Violência infantil: como garantir os direitos da criança e do adolescente?

Enviada em 09/06/2019

Aprovado em 1990 o Estatuto da Criança e do Adolescente (ECA), é um instrumento moderno no conjunto de leis que estabelece o combate a qualquer forma de negligência, exploração, violência, crueldade e opressão contra menor. Essas medidas contribuem para a diminuição, mas estão longe de resolver o problema, pois o enfrentamento da violência infantil passa pelo entendimento de toda a sociedade, de que crianças e adolescentes são cidadãos vulneráveis e merecem atenção, cuidado e respeito e tem o direito de terem suas mentes e corpos não violados.
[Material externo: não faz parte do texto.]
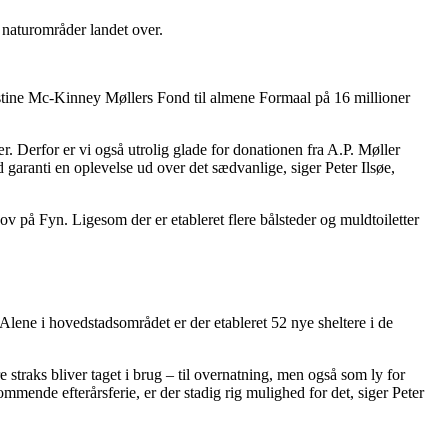
 naturområder landet over.
hastine Mc-Kinney Møllers Fond til almene Formaal på 16 millioner
. Derfor er vi også utrolig glade for donationen fra A.P. Møller
 garanti en oplevelse ud over det sædvanlige, siger Peter Ilsøe,
ov på Fyn. Ligesom der er etableret flere bålsteder og muldtoiletter
. Alene i hovedstadsområdet er der etableret 52 nye sheltere i de
e straks bliver taget i brug – til overnatning, men også som ly for
mende efterårsferie, er der stadig rig mulighed for det, siger Peter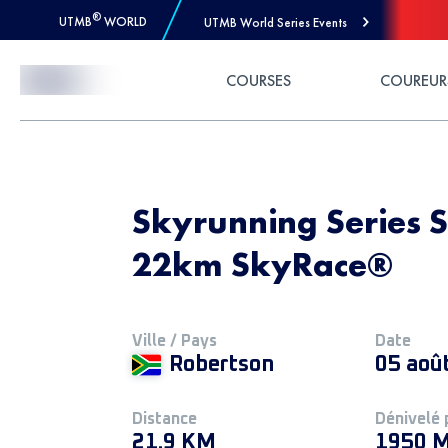
®
UTMB
WORLD
UTMB World Series Events
Skip to Content
COURSES
COUREUR
Skyrunning Series 
22km SkyRace®
Ville / Pays
Date
Robertson
05 aoû
Distance
Dénivelé 
21.9 KM
1950 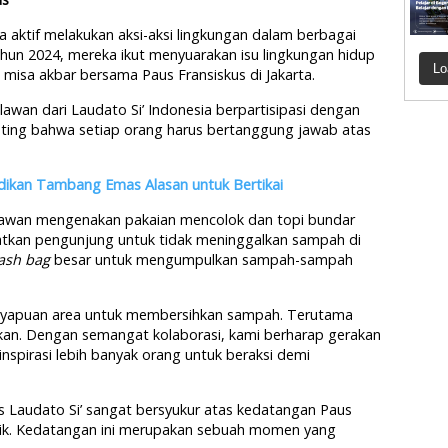
a aktif melakukan aksi-aksi lingkungan dalam berbagai
ahun 2024, mereka ikut menyuarakan isu lingkungan hidup
Lo
isa akbar bersama Paus Fransiskus di Jakarta.
awan dari Laudato Si’ Indonesia berpartisipasi dengan
ing bahwa setiap orang harus bertanggung jawab atas
adikan Tambang Emas Alasan untuk Bertikai
elawan mengenakan pakaian mencolok dan topi bundar
gatkan pengunjung untuk tidak meninggalkan sampah di
rash bag
besar untuk mengumpulkan sampah-sampah
penyapuan area untuk membersihkan sampah. Terutama
mukan. Dengan semangat kolaborasi, kami berharap gerakan
spirasi lebih banyak orang untuk beraksi demi
 Laudato Si’ sangat bersyukur atas kedatangan Paus
olik. Kedatangan ini merupakan sebuah momen yang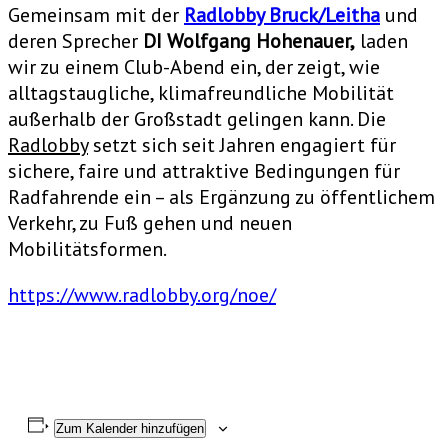
Gemeinsam mit der
Radlobby Bruck/Leitha
und
deren Sprecher
DI Wolfgang Hohenauer,
laden
wir zu einem Club-Abend ein, der zeigt, wie
alltagstaugliche, klimafreundliche Mobilität
außerhalb der Großstadt gelingen kann. Die
Radlobby
setzt sich seit Jahren engagiert für
sichere, faire und attraktive Bedingungen für
Radfahrende ein – als Ergänzung zu öffentlichem
Verkehr, zu Fuß gehen und neuen
Mobilitätsformen.
https://www.radlobby.org/noe/
Zum Kalender hinzufügen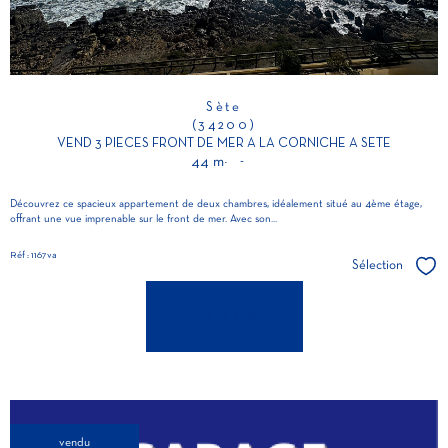
Sète
(34200)
VEND 3 PIECES FRONT DE MER A LA CORNICHE A SETE
44 m²
-
Découvrez ce spacieux appartement de deux chambres, idéalement situé au 4ème étage,
offrant une vue imprenable sur le front de mer. Avec son...
Réf : 1167va
Sélection
Séle
voir le bien
vendu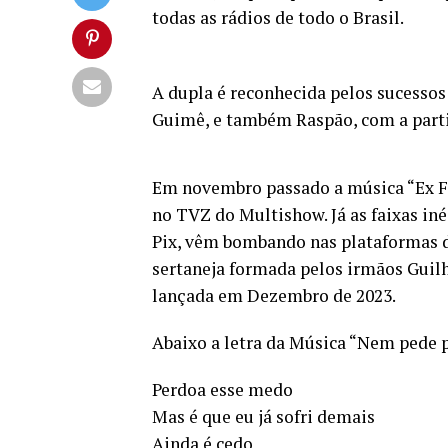
todas as rádios de todo o Brasil.
A dupla é reconhecida pelos sucessos
Guimê, e também Raspão, com a parti
Em novembro passado a música “Ex Fie
no TVZ do Multishow. Já as faixas in
Pix, vêm bombando nas plataformas di
sertaneja formada pelos irmãos Guil
lançada em Dezembro de 2023.
Abaixo a letra da Música “Nem pede 
Perdoa esse medo
Mas é que eu já sofri demais
Ainda é cedo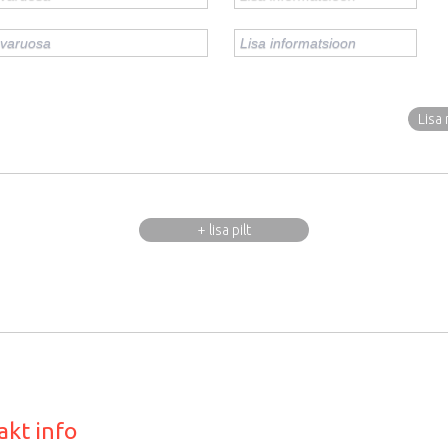
Lisa 
+ lisa pilt
akt info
Em primeiro analise, é mister salientar que esse embate social não teve início hodiernamente e que desde a Revolução Industrial do Séc. XVIII, já existia essa violência contra os menores como forma de trabalho compulsório. De acordo com a Secretária dos Direitos Humanos, dados revelam que 70% das violências contra crianças e adolescentes ocorrem em suas residências. Além dos maus tratos e o abandono. Desse modo, a criança fica em estado vulnerável e com danos psicológicos permanentes, fator que pode acarretar futuramente no seu ingresso ao mundo das drogas e crime e/ou mesmo a viverem nas ruas em condições sub-humanas, e marginalizadas pela sociedade.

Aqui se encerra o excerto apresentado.